Speaking at the US president’s New Year’s Eve party at the Mar-a-Lago resort in Florida, Mr Giuliani also suggested he could still try the case on behalf of Mr Trump.
Asked reporters if he would testify at the trial, the lawyer said: “I would testify, I would do demonstrations, I’d give lectures, I’d give summations.
“Or, I’d do what I do best, I’d try the case – I’d love to try the case,” Mr Giuliani added.
“I don’t know if anybody would have the courage to give me the case. But if you give me the case, I would prosecute it as a racketeering case, which I kind of invented anyway … let’s see if I could still do it.”
The former mayor of New York City mayor, who previously served as the US Attorney for the Southern District of New York, Mr Giuliani has become a central figure in the impeachment drama in Washington.
The impeachment investigation followed allegations first made by a whistleblower, that Mr Trump sought a quid pro quo in a July phone call with Ukraine’s newly elected leader Volodymyr Zelensky, for the provision of military aid and a visit to Washington DC.
The personal attorney’s reference to “racketeering” suggest the president’s lawyer would continue to make accusations related to work Joe Biden’s son Hunter Biden did in Ukraine.
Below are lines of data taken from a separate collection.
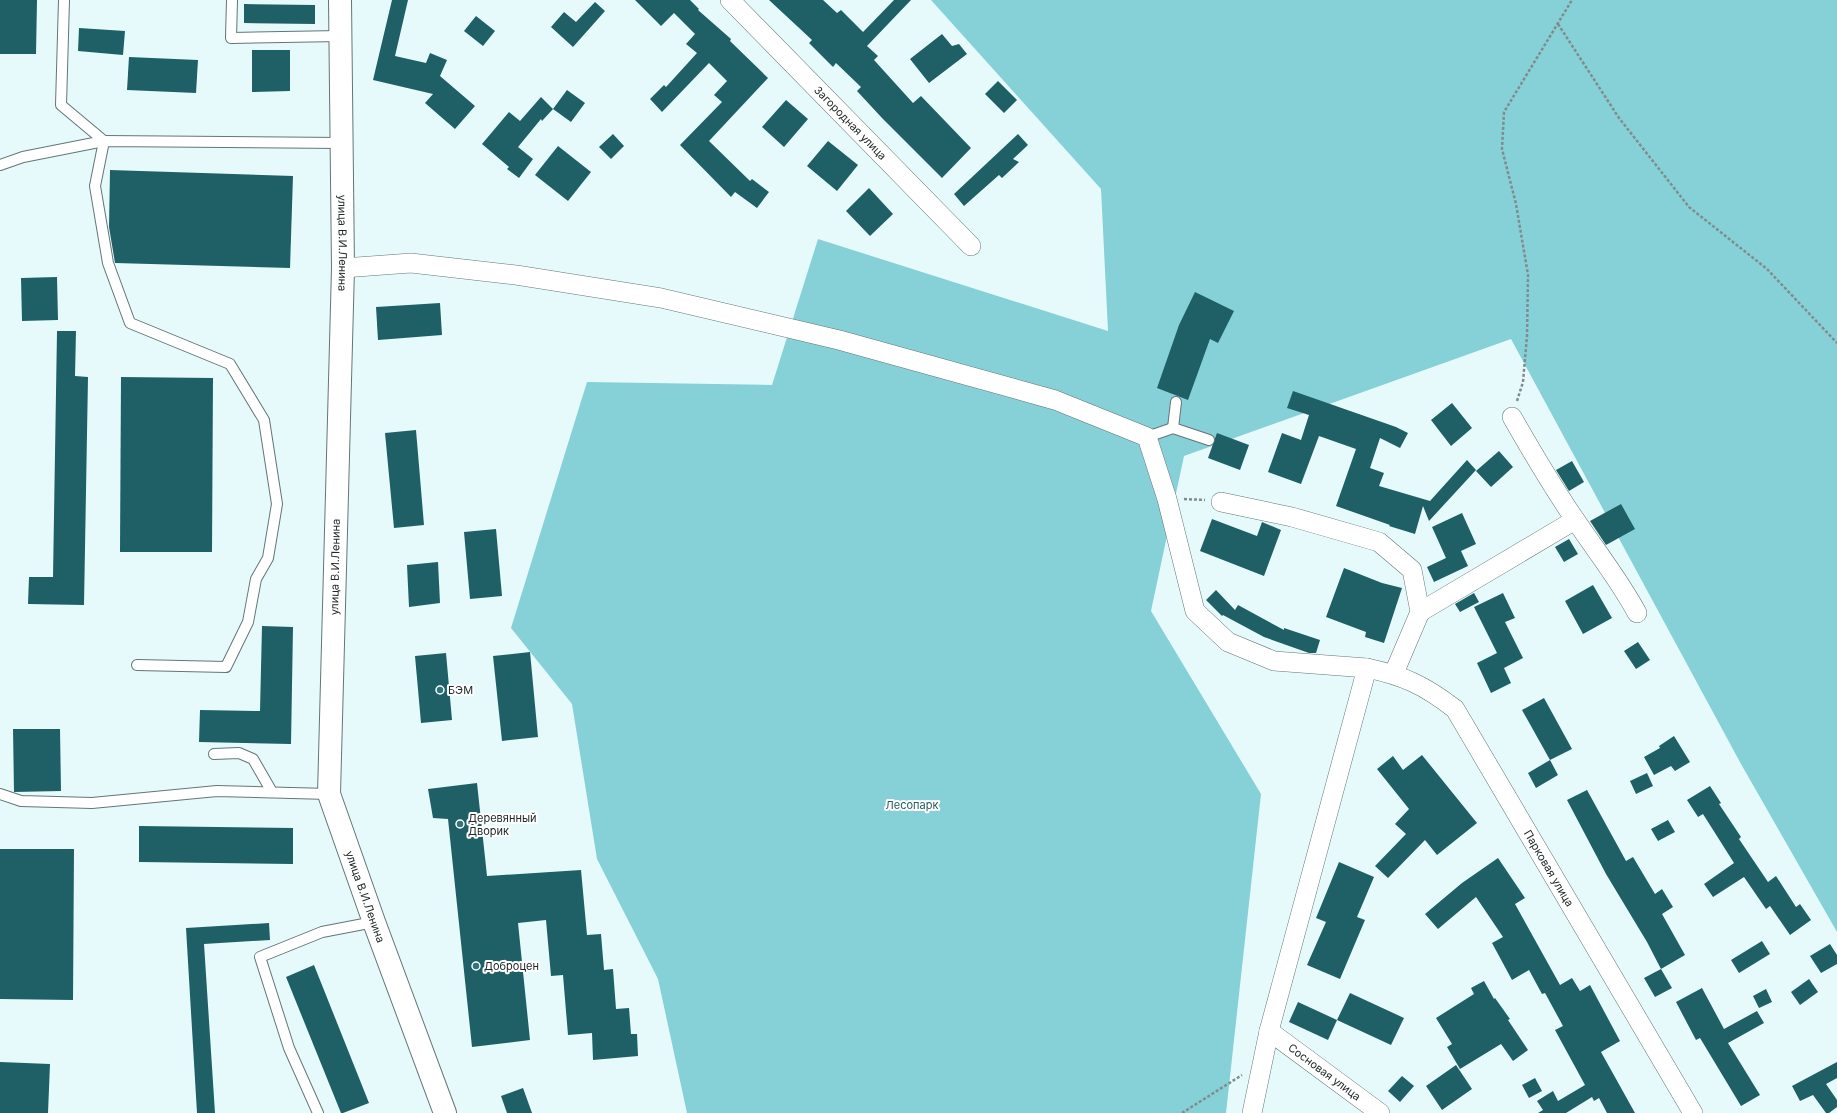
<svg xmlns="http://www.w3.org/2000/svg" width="1837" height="1113" viewBox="0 0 1837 1113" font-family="Inter,sans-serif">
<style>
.green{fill:#86d1d7}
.building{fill:#1e6065}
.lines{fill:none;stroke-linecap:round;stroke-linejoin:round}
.service-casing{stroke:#647576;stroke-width:12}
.minor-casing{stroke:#647576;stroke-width:20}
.secondary-casing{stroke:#647576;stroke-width:24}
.path{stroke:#808c8d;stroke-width:2.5;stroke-dasharray:3 2;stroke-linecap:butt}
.service{stroke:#fff;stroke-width:10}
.minor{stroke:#fff;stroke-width:19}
.secondary{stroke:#fff;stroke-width:22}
.poi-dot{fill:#2d767c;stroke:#fff;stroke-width:1.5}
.labels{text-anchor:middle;stroke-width:4;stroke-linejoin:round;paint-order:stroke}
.street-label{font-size:11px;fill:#222929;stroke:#fff}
.poi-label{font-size:11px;fill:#222929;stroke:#fff;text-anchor:start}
.park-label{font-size:11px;fill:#275b5f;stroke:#fff}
</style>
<rect width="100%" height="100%" fill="#e7fafb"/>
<path class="green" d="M931,0H1837V932L1741,764L1511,339L1184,456L1151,611L1261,794L1226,1113H687L658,979L597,859L572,704L511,628L587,382L772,385L818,239L1108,331L1101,189Z"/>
<g class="building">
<path d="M0,0H37L36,54H0Z"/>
<path d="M392,0H408L395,56L426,63L430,53L447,60L440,76L475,106L455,129L425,103L433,94L373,80Z"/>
<path d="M635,0H690L699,9L698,10L731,39L730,41L768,78L709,141L750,181L752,179L769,192L757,208L735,192L731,197L680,145L722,102L714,95L727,81L709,63L662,112L650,99L664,85L666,87L697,53L686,44L695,34L674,13L661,26Z"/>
<path d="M769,0H823L837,13L841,10L863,32L894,0H911L867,46L878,56L874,60L913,103L921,96L971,148L942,178L882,118L857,91L861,87L836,63L833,67L809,43L812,40Z"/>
<path d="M595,2L605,11L573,47L551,27L564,12L576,22Z"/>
<path d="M244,4L315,5V24L244,23Z"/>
<path d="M476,16L495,31L483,46L464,31Z"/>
<path d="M79,28L125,31L123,55L78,51Z"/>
<path d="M942,34L952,46L959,44L967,54L929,83L910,59Z"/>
<path d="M252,50H290V91L252,92Z"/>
<path d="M129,57L198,60L196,93L127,90Z"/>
<path d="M998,81L1017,100L1004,113L985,94Z"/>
<path d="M567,90L585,103L571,122L553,109Z"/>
<path d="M541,97L553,109L542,121L541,119L518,147L533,159L519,178L507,169L509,167L482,144L509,112L520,121Z"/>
<path d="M786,100L808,119L784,147L762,127Z"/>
<path d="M613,134L624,146L611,159L599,147Z"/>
<path d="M1018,134L1028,145L1013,159L1019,162L1002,178L999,175L964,206L954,194Z"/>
<path d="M828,141L858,165L837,191L807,166Z"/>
<path d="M558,146L591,172L568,201L535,175Z"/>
<path d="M110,170L293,176L290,268L115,263L109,227Z"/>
<path d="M869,188L893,214L870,236L846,211Z"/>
<path d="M57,277L58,320L22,321L21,278Z"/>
<path d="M1195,292L1234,311L1218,343L1210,339L1188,400L1157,388L1179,325Z"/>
<path d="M440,303L442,335L378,340L376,307Z"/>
<path d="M57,331H76L75,376L88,377L84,605L28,604L29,577H53Z"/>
<path d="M121,377L213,378L212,552H120Z"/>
<path d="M1293,391L1396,427L1408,433L1400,448L1380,438L1370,468L1384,473L1379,486L1430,501L1467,460L1476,470L1429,521L1423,506L1415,534L1389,526L1390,525L1336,506L1356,449L1319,436L1301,484L1268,472L1282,433L1301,440L1309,415L1287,408Z"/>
<path d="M1452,403L1472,428L1451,446L1431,420Z"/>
<path d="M416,430L424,525L394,528L385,433Z"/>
<path d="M1217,433L1249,445L1240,470L1208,458Z"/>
<path d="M1499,451L1513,467L1491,487L1476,471Z"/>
<path d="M1572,461L1584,482L1569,491L1556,470Z"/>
<path d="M1621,504L1635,529L1606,545L1590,521Z"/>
<path d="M1462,513L1476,544L1461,551L1468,566L1434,582L1427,567L1446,558L1432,527Z"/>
<path d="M1212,519L1257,536L1262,522L1281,530L1264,576L1200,551Z"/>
<path d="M496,529L502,596L470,599L464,532Z"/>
<path d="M1569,539L1578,554L1564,562L1555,547Z"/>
<path d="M438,562L440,603L409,607L407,565Z"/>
<path d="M1344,568L1382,583L1402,588L1384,643L1365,637L1366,632L1326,617Z"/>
<path d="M1593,585L1612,618L1583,634L1565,601Z"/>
<path d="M1216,590L1235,610L1238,605L1284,630V628L1320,640L1316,653H1309L1264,637L1223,615L1222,616L1206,600Z"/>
<path d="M1474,593L1479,602L1460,612L1455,604Z"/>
<path d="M1503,593L1515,618L1505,622L1523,658L1504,668L1511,683L1491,693L1477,663L1497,653L1474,607Z"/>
<path d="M262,626L293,627L291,744L199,742L200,710L260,711Z"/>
<path d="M1638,642L1650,660L1636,669L1624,651Z"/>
<path d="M530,652L538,737L502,741L493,656Z"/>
<path d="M446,653L452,720L421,723L415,656Z"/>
<path d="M1544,698L1572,749L1550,760L1522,710Z"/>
<path d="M13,729H60L61,791L14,792Z"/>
<path d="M1674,736L1690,762L1675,771L1671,766L1654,775L1644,757L1660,748L1659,746Z"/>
<path d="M1422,755L1477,823L1437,855L1425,840L1388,878L1375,866L1406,834L1395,824L1409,809L1377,769L1393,756L1403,770Z"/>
<path d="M1550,760L1558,775L1536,788L1528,773Z"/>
<path d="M1647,773L1653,786L1636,794L1630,781Z"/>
<path d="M477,783L487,876L581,870L587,935L601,934L604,970L613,969L616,1009L629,1008L631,1034H637L638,1056L593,1060L592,1033L568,1035L563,975L551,976L546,920L518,923L530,1040L472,1047L448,819L433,818L428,789Z"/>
<path d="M1710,786L1721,803L1719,804L1741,837L1739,839L1768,882L1776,876L1796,907L1800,904L1811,920L1790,935L1770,906L1766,909L1744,877L1713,897L1704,884L1734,863L1703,814L1698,817L1687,800Z"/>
<path d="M1587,790L1626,861L1633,857L1655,894L1662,889L1673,907L1662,914L1685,955L1661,969L1647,942L1606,874L1567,800Z"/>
<path d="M1668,820L1675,832L1658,841L1651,829Z"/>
<path d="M139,826L293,828V864L139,862Z"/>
<path d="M0,849H74L73,1000L0,999Z"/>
<path d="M1498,858L1525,898L1515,904L1560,985L1572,978L1580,991L1590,985L1620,1041L1601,1052L1635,1113H1607L1599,1098L1594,1101L1592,1097L1566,1113H1538L1543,1110L1537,1101L1553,1091L1558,1101L1585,1085L1555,1030L1563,1026L1545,993L1542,994L1529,970L1512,980L1492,943L1503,937L1476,897L1438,929L1425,914L1462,883Z"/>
<path d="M1339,862L1374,877L1357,917L1365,920L1340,979L1307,965L1326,922L1316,918Z"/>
<path d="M269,923L270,940L204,944L215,1113H197L186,928Z"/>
<path d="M1762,941L1770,954L1739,973L1731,960Z"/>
<path d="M1830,944L1837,955V964L1821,973L1810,956Z"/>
<path d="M314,965L369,1103L343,1113H341L286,977Z"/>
<path d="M1661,969L1672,988L1655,997L1644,978Z"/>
<path d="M1809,979L1818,992L1800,1005L1791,992Z"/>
<path d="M1484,981L1494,999L1495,998L1510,1019L1508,1020L1528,1050L1513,1061L1501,1044L1460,1069L1447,1047L1452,1044L1436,1018L1474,994L1471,988Z"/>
<path d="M1702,988L1724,1029L1757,1011L1764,1023L1728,1043L1760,1095L1741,1106L1700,1038L1696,1040L1676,1002Z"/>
<path d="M1766,989L1772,1002L1759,1008L1753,996Z"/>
<path d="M1350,993L1404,1018L1391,1045L1337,1020Z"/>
<path d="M1298,1002L1337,1020L1328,1040L1289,1022Z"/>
<path d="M0,1062L50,1064L48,1113H0Z"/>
<path d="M1837,1062V1078L1826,1084L1837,1100V1107L1829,1113H1826L1813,1095L1800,1101L1792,1086Z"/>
<path d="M1456,1065L1472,1089L1442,1110L1426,1086Z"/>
<path d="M1402,1076L1414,1086L1400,1102L1388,1091Z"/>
<path d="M1535,1078L1542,1091L1529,1098L1522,1085Z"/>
<path d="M523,1088L532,1113H507L501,1096Z"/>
</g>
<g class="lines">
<g class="service-casing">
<g id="service">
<path d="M64,0L61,105L104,141"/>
<path d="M232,0L231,38L340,36"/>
<path d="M104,141L95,186L108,263L130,323L230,364L264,420L277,504L268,558L256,579L248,622L226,667L137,665"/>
<path d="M0,165L23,157L104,141L341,143"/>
<path d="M1173,428L1176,402"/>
<path d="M1147,437L1173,428L1209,440"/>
<path d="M214,754L239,753L253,759L272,792"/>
<path d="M0,794L21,801L92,803L217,791L329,794"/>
<path d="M318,1113L289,1048L260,957L322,932L374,922"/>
</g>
</g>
<g class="minor-casing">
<g id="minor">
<path id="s1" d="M730,0L971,246"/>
<path d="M343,268L411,263L516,275L661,298L839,340L1055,400L1147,437L1167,499L1195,611L1228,642L1274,661L1367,668L1269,1031L1252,1113"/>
<path d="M1512,417C1532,452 1553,488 1576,521C1597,552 1620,581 1637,613"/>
<path d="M1221,502L1292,517L1379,542L1412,570L1420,612L1394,673"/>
<path d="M1420,612L1575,520"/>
<path id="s2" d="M1367,668C1404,676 1424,685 1455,709L1693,1113"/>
<path id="s3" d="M1269,1031L1380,1113"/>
</g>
</g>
<g class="secondary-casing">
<g id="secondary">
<path id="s4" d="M340,0L343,268L329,794L374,922L445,1113"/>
</g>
</g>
<g class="path">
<path d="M1558,24L1619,118L1689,207L1767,269L1837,343"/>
<path d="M1517,401L1523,382L1527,336L1528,275L1516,204L1502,149L1504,112L1572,0"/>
<path d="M1184,499L1205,500"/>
<path d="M1182,1113L1242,1075"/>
</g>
<use href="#service" class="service"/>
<use href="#minor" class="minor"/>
<use href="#secondary" class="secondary"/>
</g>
<g class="poi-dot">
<circle cx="440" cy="690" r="4"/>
<circle cx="460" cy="824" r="4"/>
<circle cx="476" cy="966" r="4"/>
</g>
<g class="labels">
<g class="street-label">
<text dy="4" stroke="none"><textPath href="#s1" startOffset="172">Загородная улица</textPath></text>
<text dy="4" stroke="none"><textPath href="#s4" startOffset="243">улица В.И.Ленина</textPath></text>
<text transform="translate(335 567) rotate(-89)" y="4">улица В.И.Ленина</text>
<text dy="4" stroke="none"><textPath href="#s2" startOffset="283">Парковая улица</textPath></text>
<text dy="4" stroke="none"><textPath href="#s4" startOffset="903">улица В.И.Ленина</textPath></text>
<text dy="4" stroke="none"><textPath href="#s3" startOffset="69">Сосновая улица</textPath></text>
</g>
<g class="poi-label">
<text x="448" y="694">БЭМ</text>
<text x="468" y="822">Деревянный<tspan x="468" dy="13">Дворик</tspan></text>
<text x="484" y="970">Доброцен</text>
</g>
<g class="park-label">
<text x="912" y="809">Лесопарк</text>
</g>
</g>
</svg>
Yet Mr Giuliani’s own recent trip to Ukraine on an apparent fact-finding mission has come under scrutiny.
He is accused of ending the career of a US diplomat because her presence in Ukraine interfered with his private efforts to press officials to launch an investigation into the Democrat candidate Mr Biden.
During testimony before Congress last month, Marie Yovanovitch claimed Mr Giuliani was behind a “campaign of disinformation” that led to her being recalled early from Kiev.
“I believed that I needed Yovanovitch out of the way,” Mr Giuliani told The New Yorker. “She was going to make the investigations difficult for everybody.”
He also admitted he had passed on “gossip” about Ms Yovanovitch. “I may or may not have passed along the general gossip that the embassy was considered to be a kind of out-of-control politically partisan embassy,” he told The New York Times.
The controversial figure also recently claimed he was “more of a Jew” than financier and Holocaust survivor George Soros.
A spokesperson for Mr Soros’ Open Society Foundation Laura Silber called the claims “contemptible”.